[Records contained in a dataset]
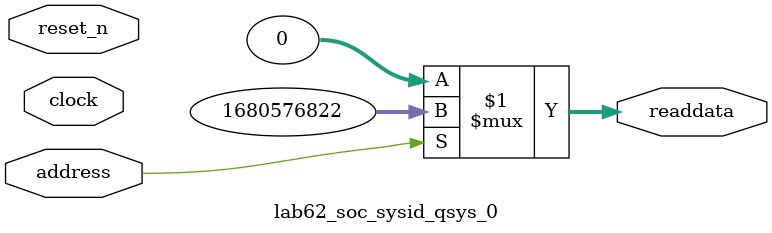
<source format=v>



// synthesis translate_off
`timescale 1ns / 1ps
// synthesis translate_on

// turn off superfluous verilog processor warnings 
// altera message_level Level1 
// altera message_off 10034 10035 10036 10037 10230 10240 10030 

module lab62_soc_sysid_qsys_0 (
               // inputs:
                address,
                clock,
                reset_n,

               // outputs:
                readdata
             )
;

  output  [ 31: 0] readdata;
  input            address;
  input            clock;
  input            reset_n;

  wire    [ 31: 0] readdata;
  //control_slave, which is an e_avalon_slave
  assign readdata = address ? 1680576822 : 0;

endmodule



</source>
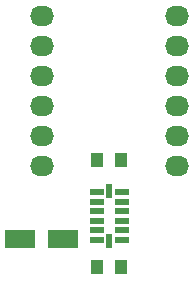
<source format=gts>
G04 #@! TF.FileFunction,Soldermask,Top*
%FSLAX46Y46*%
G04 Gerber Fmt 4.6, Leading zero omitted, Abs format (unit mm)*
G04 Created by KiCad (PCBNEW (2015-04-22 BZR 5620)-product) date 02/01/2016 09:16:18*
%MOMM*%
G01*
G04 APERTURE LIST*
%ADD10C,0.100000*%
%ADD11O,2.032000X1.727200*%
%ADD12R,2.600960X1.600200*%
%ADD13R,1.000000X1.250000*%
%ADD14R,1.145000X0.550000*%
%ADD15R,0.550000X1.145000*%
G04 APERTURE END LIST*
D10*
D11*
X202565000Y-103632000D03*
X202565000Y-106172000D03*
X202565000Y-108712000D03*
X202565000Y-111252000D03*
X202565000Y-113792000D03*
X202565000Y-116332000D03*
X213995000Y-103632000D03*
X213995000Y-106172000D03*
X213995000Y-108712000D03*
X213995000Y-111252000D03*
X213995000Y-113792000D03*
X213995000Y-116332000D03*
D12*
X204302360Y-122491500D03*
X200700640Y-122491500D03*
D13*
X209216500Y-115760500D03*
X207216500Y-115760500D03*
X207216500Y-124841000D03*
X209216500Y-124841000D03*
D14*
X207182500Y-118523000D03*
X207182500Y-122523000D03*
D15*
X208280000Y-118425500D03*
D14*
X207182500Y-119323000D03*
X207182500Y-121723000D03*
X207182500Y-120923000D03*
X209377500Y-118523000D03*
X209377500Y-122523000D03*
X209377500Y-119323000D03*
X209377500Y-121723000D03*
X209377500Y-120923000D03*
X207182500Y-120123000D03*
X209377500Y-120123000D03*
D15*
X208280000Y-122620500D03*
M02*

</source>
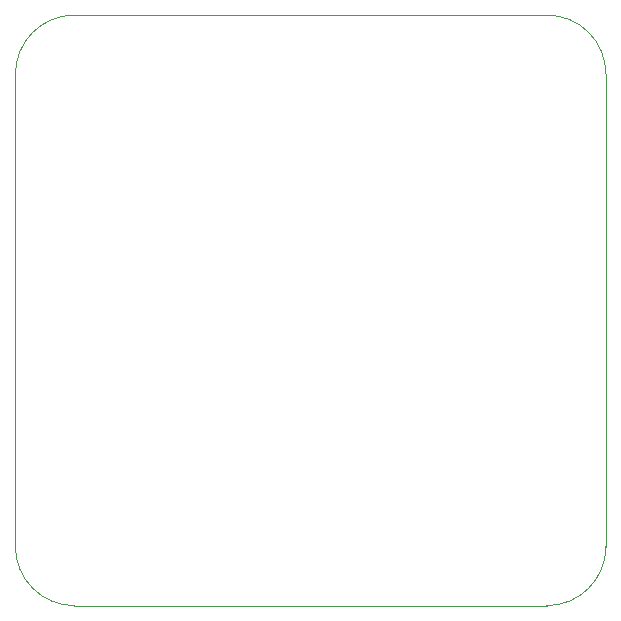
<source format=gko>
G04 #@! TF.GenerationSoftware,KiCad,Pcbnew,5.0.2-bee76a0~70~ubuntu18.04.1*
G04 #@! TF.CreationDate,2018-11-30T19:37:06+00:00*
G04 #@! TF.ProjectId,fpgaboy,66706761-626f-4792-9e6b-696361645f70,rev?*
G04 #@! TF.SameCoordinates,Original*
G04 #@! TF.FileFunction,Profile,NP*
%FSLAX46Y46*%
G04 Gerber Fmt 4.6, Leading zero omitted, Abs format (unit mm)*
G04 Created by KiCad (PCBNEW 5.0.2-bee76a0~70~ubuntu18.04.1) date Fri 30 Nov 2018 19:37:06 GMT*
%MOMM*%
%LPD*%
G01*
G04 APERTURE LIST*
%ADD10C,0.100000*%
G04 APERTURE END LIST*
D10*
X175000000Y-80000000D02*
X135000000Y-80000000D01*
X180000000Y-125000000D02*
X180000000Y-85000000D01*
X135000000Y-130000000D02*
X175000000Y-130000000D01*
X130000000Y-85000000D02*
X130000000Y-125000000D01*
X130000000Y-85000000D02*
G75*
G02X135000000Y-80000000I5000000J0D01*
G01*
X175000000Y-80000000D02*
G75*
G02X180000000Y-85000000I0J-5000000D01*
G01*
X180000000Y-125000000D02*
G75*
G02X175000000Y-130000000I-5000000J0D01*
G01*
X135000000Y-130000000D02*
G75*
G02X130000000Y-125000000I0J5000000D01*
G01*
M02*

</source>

- [Exercise instructions] Where does the string "address" appear in the records? Copy every line that holds it.

- [Written response]
                address,
  input            address;
  assign readdata = address ? 1680576822 : 0;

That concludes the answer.